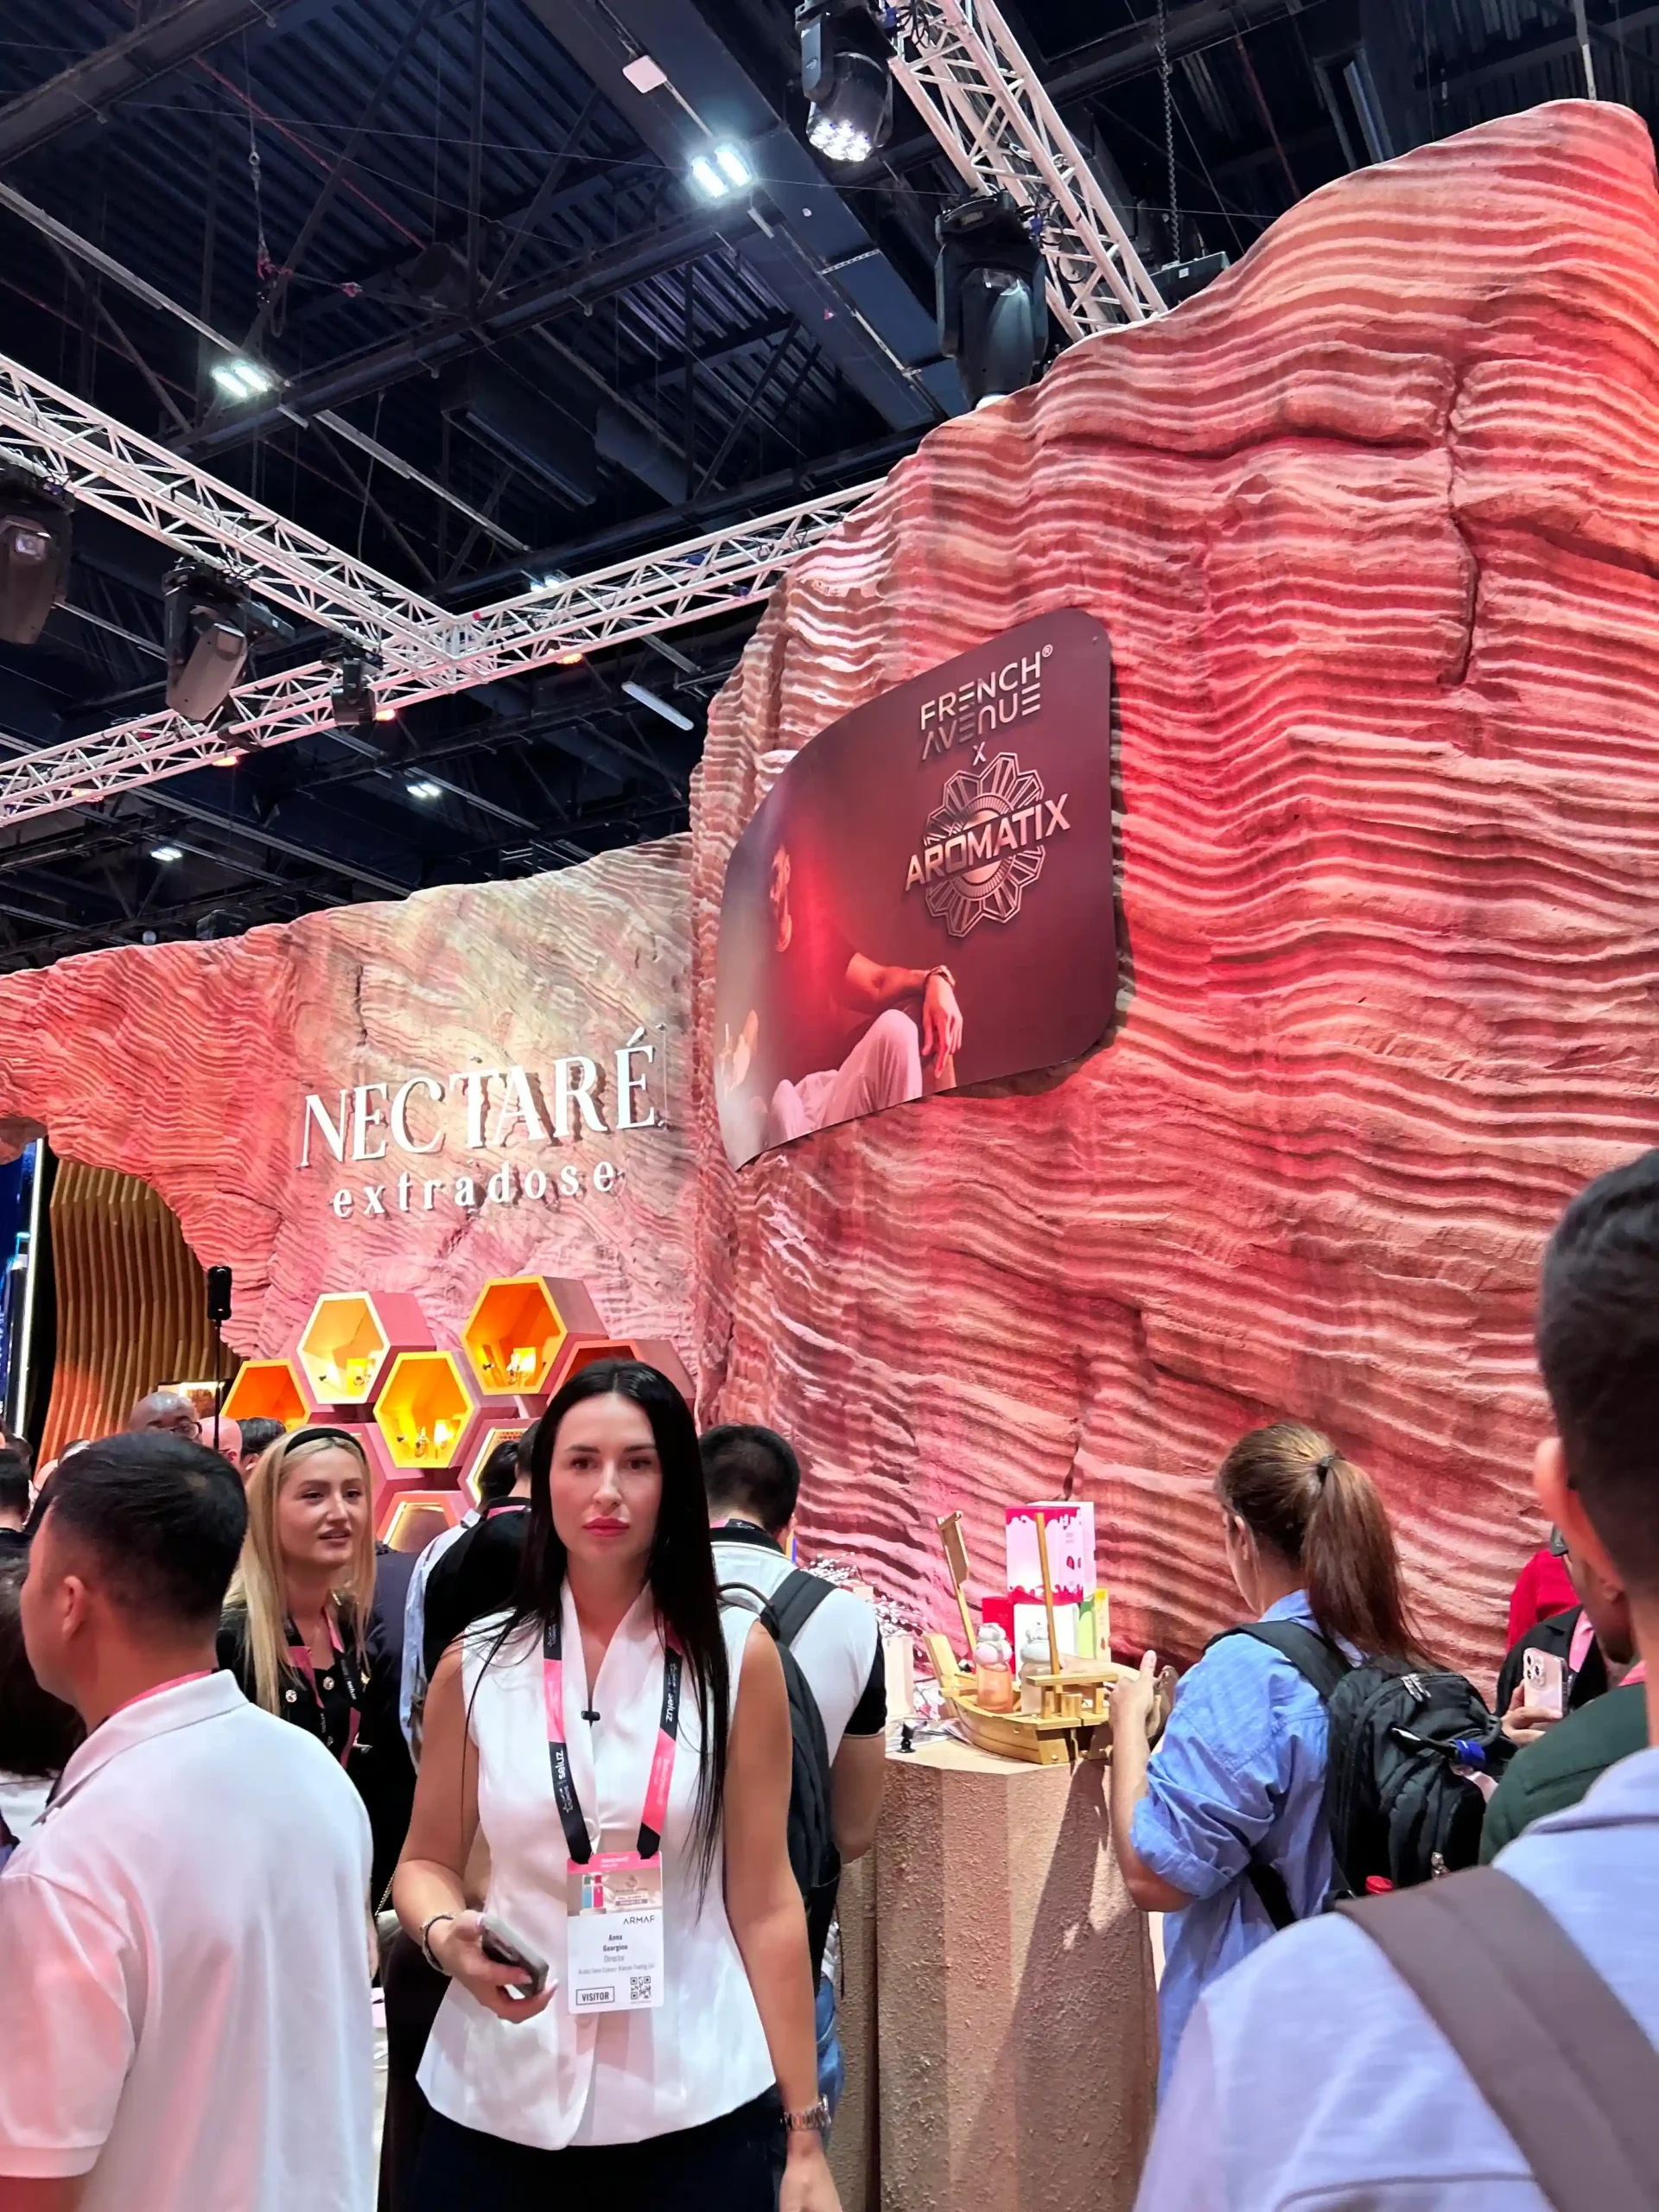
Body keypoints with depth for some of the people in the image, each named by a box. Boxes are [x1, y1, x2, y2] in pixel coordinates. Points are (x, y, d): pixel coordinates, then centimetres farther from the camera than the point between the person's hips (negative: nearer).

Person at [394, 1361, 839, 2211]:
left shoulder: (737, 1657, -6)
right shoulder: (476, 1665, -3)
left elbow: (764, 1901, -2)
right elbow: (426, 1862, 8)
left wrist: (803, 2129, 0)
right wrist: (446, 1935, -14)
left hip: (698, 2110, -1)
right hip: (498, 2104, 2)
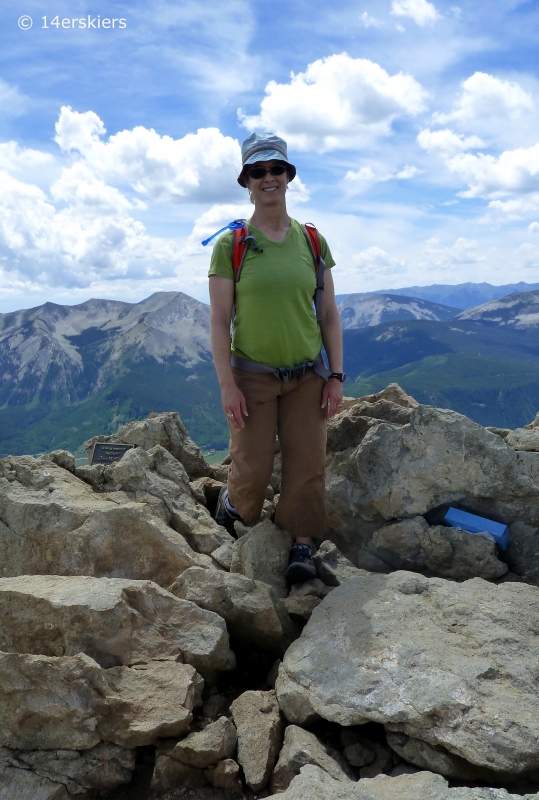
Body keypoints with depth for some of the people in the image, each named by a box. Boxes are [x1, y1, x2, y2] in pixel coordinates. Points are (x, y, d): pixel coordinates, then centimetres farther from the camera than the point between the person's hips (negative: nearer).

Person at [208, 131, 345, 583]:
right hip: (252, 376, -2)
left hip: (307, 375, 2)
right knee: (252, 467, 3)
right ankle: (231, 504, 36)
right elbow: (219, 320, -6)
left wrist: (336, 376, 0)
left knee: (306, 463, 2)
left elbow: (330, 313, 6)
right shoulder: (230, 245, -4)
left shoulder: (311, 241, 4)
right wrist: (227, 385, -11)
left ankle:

#### Assignment
Can you rewrite every row above with "Person at" changed to "Subject at" and nothing else altered? Leave the pictures out.

#### Exercise answer
Body keypoints with depth for some of the people in the image, each named by a box. Boxes are [x1, y1, x2, y2] in pixel coordinates. Points are (x, y, d): pixel coordinates, then centimetres farther from the camera than the point between the person's hips (negative: nearer).

Subject at [394, 1361, 839, 2211]:
left shoulder: (737, 1657, -6)
right shoulder: (476, 1665, -3)
left elbow: (764, 1901, -2)
right elbow: (426, 1862, 8)
left wrist: (803, 2129, 0)
right wrist: (446, 1935, -14)
left hip: (698, 2110, -1)
right hip: (498, 2104, 2)
Body keypoints with depth for some of the people in the image, each named by a box. Boxes are [x1, y1, x2, y2] in pixel coordinates. Points are (x, y, d): pixel coordinates, then centimetres farther from the camera than the point between the person's hips (negative: nearer).

Subject at [208, 131, 345, 583]:
right hip: (252, 376, -2)
left hip: (307, 375, 2)
right knee: (252, 467, 3)
right ankle: (231, 504, 36)
right elbow: (219, 320, -6)
left wrist: (336, 376, 0)
left knee: (306, 463, 2)
left elbow: (330, 313, 6)
right shoulder: (230, 245, -4)
left shoulder: (311, 241, 4)
right wrist: (227, 385, -11)
left ankle:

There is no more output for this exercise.